There are a few discussions of inequalities of this type on MathOverflow

  • https://mathoverflow.net/q/65424
  • https://mathoverflow.net/q/182181

$\det (X+Y) \geq \det X + \det Y $ follows from Minkowski inequality.


Other Ideas

I have thought of several faulty proofs over night but here is one observation:

  • all eigenvalues $0 \leq \lambda_A, \lambda_B, \lambda_C\leq 1 $

I think this is right. Certainly they are all $\geq 0$. And then we can use variational inequality

$$ 0 \leq \lambda_A + \lambda_B + \lambda_C \leq v^T ( A+B+C) v = v^T v = 1$$

There is even easier argument if we take the trace and there is equality.

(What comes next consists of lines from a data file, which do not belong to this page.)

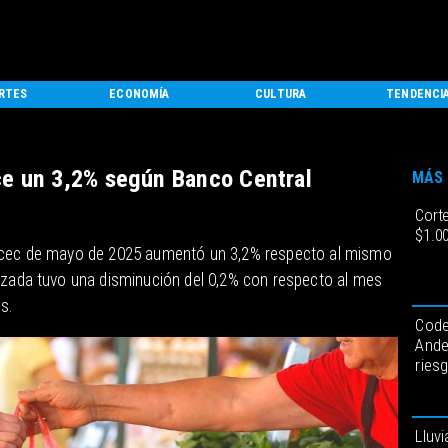
RTES
ECONOMÍA
CULTURA
TENDENCI
ce un 3,2% según Banco Central
MÁS 
Cort
$1.0
macec de mayo de 2025 aumentó un 3,2% respecto al mismo
lizada tuvo una disminución del 0,2% con respecto al mes
s.
Code
Ande
ries
Lluvi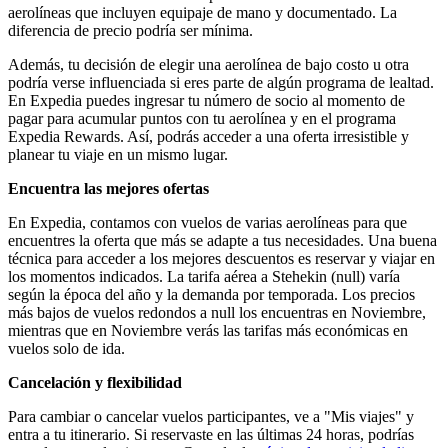
aerolíneas que incluyen equipaje de mano y documentado. La
diferencia de precio podría ser mínima.
Además, tu decisión de elegir una aerolínea de bajo costo u otra
podría verse influenciada si eres parte de algún programa de lealtad.
En Expedia puedes ingresar tu número de socio al momento de
pagar para acumular puntos con tu aerolínea y en el programa
Expedia Rewards. Así, podrás acceder a una oferta irresistible y
planear tu viaje en un mismo lugar.
Encuentra las mejores ofertas
En Expedia, contamos con vuelos de varias aerolíneas para que
encuentres la oferta que más se adapte a tus necesidades. Una buena
técnica para acceder a los mejores descuentos es reservar y viajar en
los momentos indicados. La tarifa aérea a Stehekin (null) varía
según la época del año y la demanda por temporada. Los precios
más bajos de vuelos redondos a null los encuentras en Noviembre,
mientras que en Noviembre verás las tarifas más económicas en
vuelos solo de ida.
Cancelación y flexibilidad
Para cambiar o cancelar vuelos participantes, ve a "Mis viajes" y
entra a tu itinerario. Si reservaste en las últimas 24 horas, podrías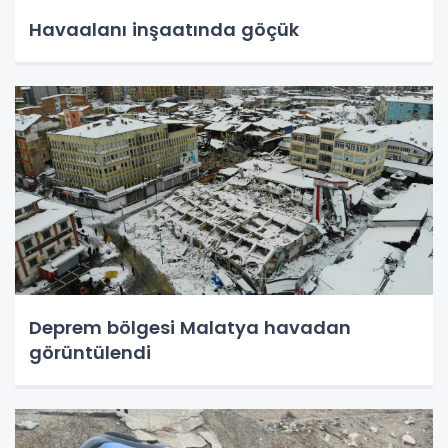
Havaalanı inşaatında göçük
Deprem bölgesi Malatya havadan
görüntülendi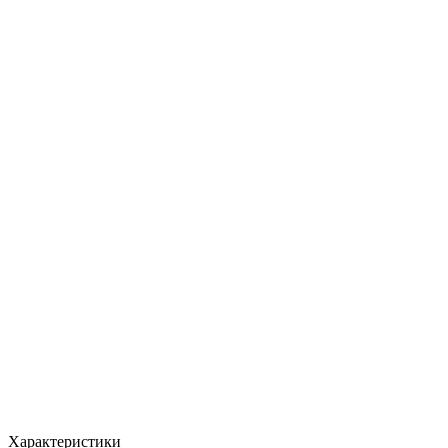
Характеристики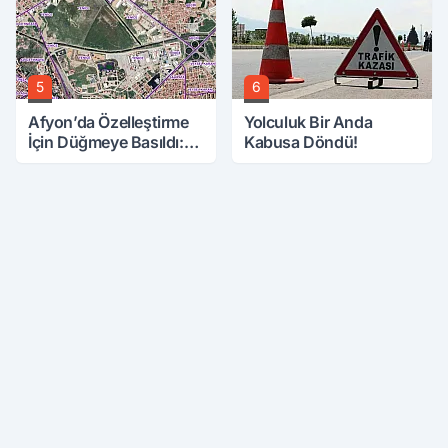
5
6
Afyon’da Özelleştirme
Yolculuk Bir Anda
İçin Düğmeye Basıldı:
Kabusa Döndü!
10 Parsele 7 Kat İmar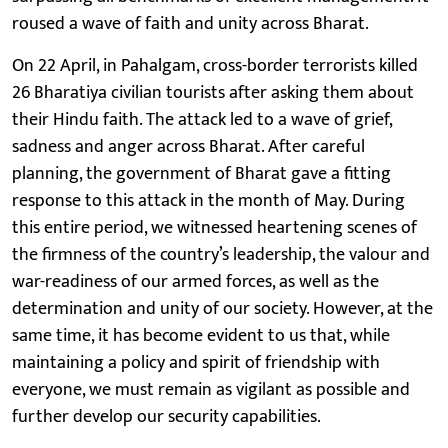
roused a wave of faith and unity across Bharat.
On 22 April, in Pahalgam, cross-border terrorists killed
26 Bharatiya civilian tourists after asking them about
their Hindu faith. The attack led to a wave of grief,
sadness and anger across Bharat. After careful
planning, the government of Bharat gave a fitting
response to this attack in the month of May. During
this entire period, we witnessed heartening scenes of
the firmness of the country’s leadership, the valour and
war-readiness of our armed forces, as well as the
determination and unity of our society. However, at the
same time, it has become evident to us that, while
maintaining a policy and spirit of friendship with
everyone, we must remain as vigilant as possible and
further develop our security capabilities.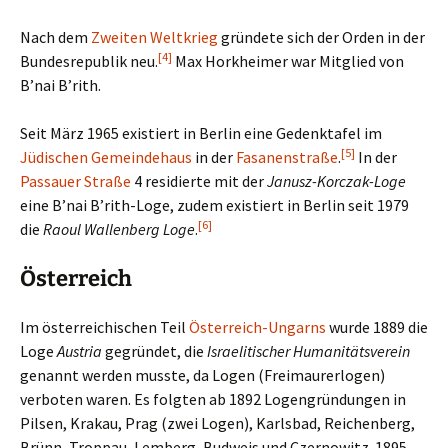
Nach dem
Zweiten Weltkrieg
gründete sich der Orden in der
[4]
Bundesrepublik neu.
Max Horkheimer war Mitglied von
B’nai B’rith.
Seit März 1965 existiert in Berlin eine Gedenktafel im
[5]
Jüdischen Gemeindehaus
in der
Fasanenstraße
.
In der
Passauer Straße
4 residierte mit der
Janusz-Korczak-Loge
eine B’nai B’rith-Loge, zudem existiert in Berlin seit 1979
[6]
die
Raoul Wallenberg Loge
.
Österreich
Im österreichischen Teil
Österreich-Ungarns
wurde 1889 die
Loge
Austria
gegründet, die
Israelitischer Humanitätsverein
genannt werden musste, da Logen (Freimaurerlogen)
verboten waren. Es folgten ab 1892 Logengründungen in
Pilsen, Krakau, Prag (zwei Logen), Karlsbad, Reichenberg,
Brünn, Troppau, Lemberg, Budweis und Czernowitz. 1895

$$ \text{Tr}(A+B+C) = \sum \lambda_A + \sum \lambda_B + \sum \lambda_C = n $$

This is very restrictive (as Hans said) we get that $|\lambda_i - \lambda_j| \leq 1$ always and a fair bit more. In particular, the max and the min are separated by less than 1.

Remember: in many cases faulty proofs can be turned into correct ones! Thanks.